The RIAA filed 592 John Doe lawsuits in Georgia, Missouri, California, New
York, Texas, Kentucky, New Jersey and Wisconsin. An additional 152 legal
actions were filed against named defendants who were identified through
previous litigation and either declined or ignored efforts to settle with the RIAA.


The RIAA also announced it was expanding its range of targets.
Lawsuits it has filed since last year primarily
focused on users of popular P2P sites, such as Kazaa, Grokster and Morpheus.
In today’s action, the RIAA also included eDonkey and Limewire users.


The lawsuits come less than a week after a U.S. Appeals Court upheld a lower
court decision, which ruled that the controversial P2P services are legal even if
their users engage in illegal acts like copyright infringement.


“Just as enforcement strategies for street piracy adapt with changing
circumstances, the same goes for combating piracy online,” RIAA President
Cary Sherman said in a statement. “We are adjusting and expanding our
efforts to target illegal file sharing on additional platforms like eDonkey
and others. There will always be a degree of piracy, both on the street and
online. But without a strong measure of deterrence, piracy will overwhelm
and choke the creation and distribution of music.”


P2P United’s Adam Eisgrau, who heads the file-swapping service’s Washington
lobbying arm, called the new wave of lawsuits a “new spin on an old story.
The message from the [music] industry is: sue you.”

The RIAA did not
immediately return inquiries regarding its latest legal blitz.


After last week’s court decision, both Sherman and Motion Picture
Association of America President Jack Valenti stressed that, while the P2P
technology may be legal, the courts have emphatically ruled that the
copyright infringements of its users are not.


According to the RIAA, there has been an “extraordinary leap” in awareness
about the law and the availability of legal online alternatives to P2P
services during the past year.

Only a year ago, it was holding loaded revolver at universities, preparing to make
them accountable for their students’ illegal behavior. The RIAA was about
to sue thousands of individuals for copyright
infringement, many of whom were students using university networks, which made the schools
liable.


In response to the RIAA’s heavy hand, universities amended their orientation sessions
to include copyright infringement, and they changed
discussions and personal conduct codes to stiffen penalties for
students caught using school networks to illegally swap music. Administrations
have distributed notices, posters and fliers educating students, faculty
and staff on the potential legal liability for copyright infringement.

In some cases, universities joined forces with P2P sites in order to legitimate
the practice of downloading music.


Penn State cut a deal with the reborn Napster to allow students
unlimited downloads for a still undisclosed monthly fee to be paid by the
university. Burning tracks to a CD, though, will cost an extra 99 cents per track, which is to be paid by the student.
Since the Penn State deal, 19 more schools have signed up for similar programs.
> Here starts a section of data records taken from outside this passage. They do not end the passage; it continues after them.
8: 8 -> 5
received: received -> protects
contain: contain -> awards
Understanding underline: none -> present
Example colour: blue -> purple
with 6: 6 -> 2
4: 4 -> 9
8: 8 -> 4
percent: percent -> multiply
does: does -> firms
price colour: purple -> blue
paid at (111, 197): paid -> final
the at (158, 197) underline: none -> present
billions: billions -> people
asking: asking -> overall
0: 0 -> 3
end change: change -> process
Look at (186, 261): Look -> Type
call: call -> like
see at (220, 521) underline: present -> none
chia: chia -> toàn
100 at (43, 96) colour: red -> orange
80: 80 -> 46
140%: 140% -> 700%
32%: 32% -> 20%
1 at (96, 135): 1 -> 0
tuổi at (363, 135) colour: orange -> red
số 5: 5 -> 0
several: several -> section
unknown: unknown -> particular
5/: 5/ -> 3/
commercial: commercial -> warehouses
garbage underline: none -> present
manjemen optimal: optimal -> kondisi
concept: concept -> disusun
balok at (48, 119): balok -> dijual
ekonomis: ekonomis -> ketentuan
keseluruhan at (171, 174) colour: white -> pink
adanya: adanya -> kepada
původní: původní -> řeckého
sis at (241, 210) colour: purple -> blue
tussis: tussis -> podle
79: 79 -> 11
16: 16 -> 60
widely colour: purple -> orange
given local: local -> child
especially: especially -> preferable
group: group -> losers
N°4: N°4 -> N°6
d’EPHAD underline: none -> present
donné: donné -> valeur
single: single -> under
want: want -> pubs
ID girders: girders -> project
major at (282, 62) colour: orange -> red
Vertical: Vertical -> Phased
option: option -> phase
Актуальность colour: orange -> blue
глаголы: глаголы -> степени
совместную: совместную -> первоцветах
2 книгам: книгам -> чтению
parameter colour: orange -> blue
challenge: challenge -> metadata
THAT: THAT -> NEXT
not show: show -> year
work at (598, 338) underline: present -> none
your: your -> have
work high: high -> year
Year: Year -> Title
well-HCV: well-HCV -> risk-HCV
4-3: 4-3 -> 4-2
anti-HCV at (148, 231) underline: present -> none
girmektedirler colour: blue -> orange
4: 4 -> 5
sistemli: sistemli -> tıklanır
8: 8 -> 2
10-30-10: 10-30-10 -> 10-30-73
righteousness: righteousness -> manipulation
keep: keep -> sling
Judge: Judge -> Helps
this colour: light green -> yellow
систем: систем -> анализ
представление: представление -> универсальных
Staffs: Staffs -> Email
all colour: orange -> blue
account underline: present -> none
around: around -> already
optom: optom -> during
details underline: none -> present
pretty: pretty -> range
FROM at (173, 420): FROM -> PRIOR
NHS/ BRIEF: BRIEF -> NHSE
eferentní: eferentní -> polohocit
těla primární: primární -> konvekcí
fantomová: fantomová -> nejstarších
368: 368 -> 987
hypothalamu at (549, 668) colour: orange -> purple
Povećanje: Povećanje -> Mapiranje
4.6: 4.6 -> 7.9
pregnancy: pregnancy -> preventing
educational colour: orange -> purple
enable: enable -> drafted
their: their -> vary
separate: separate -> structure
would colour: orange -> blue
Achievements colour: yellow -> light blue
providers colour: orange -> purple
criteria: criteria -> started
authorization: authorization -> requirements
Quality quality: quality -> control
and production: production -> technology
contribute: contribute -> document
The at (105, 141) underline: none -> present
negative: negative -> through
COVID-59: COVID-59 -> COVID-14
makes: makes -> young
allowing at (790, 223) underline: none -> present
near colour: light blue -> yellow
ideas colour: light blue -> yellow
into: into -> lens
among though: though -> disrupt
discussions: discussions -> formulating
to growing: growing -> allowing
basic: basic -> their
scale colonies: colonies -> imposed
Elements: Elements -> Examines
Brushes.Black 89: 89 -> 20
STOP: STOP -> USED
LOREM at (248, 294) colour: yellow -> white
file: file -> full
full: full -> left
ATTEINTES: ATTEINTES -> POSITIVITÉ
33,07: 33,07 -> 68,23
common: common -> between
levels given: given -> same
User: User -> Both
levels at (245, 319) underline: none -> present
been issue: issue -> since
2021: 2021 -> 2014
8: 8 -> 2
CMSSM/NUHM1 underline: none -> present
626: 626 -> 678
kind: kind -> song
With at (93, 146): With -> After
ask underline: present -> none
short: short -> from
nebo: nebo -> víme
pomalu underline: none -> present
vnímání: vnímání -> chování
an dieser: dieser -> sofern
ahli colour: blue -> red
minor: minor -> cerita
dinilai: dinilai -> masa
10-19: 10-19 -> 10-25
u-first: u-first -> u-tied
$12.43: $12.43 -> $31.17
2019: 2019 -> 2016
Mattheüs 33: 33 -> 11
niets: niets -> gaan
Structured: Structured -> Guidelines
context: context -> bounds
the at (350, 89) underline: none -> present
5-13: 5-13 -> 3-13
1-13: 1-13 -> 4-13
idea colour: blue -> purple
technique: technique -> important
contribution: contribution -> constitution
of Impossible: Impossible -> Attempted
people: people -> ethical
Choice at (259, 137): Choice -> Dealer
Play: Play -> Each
Tuesday, Sherman and Penn State University
President Graham Spanier, who are co-chairmen of the Joint Committee of Higher
Education and Entertainment Communities, were effusive in their praise of
legitimate services being rolled out at 20 colleges and universities.


“Legitimate online services are a promising approach,” Sherman told
reporters. “A year ago, very few schools even viewed
[copyright infringement] as a problem. Twenty is a pretty good number.”


Spanier said students like the service, although neither he nor Sherman
could provide data that the legitimate services have reduced P2P music
swapping on college campuses.


“When we initially announced it, there were some students who weren’t very
supportive of it — who’d rather not see any university funding used for this
purpose. But those complaints have pretty much vanished,” Spanier said. “Now
what we have is students embracing the service, using it, and actually
asking for additional enhancements.”


Napster, Real Networks and Ruckus began hustling the schools
with discounted music services with “tethered downloads.” Apple has also offered
to license its popular iTunes music store to college and universities.


“This is an extraordinarily promising trend that will only continue in the
coming academic year,” a Joint Committee of Higher Education and
Entertainment Communities report to Congress states. “These programs have
garnered substantial attention and many schools, even student groups, have
formed task forces to determine whether legitimate services on campus are a
viable alternative and which services might be right for them.”


Meanwhile, the individual lawsuits continue unabated.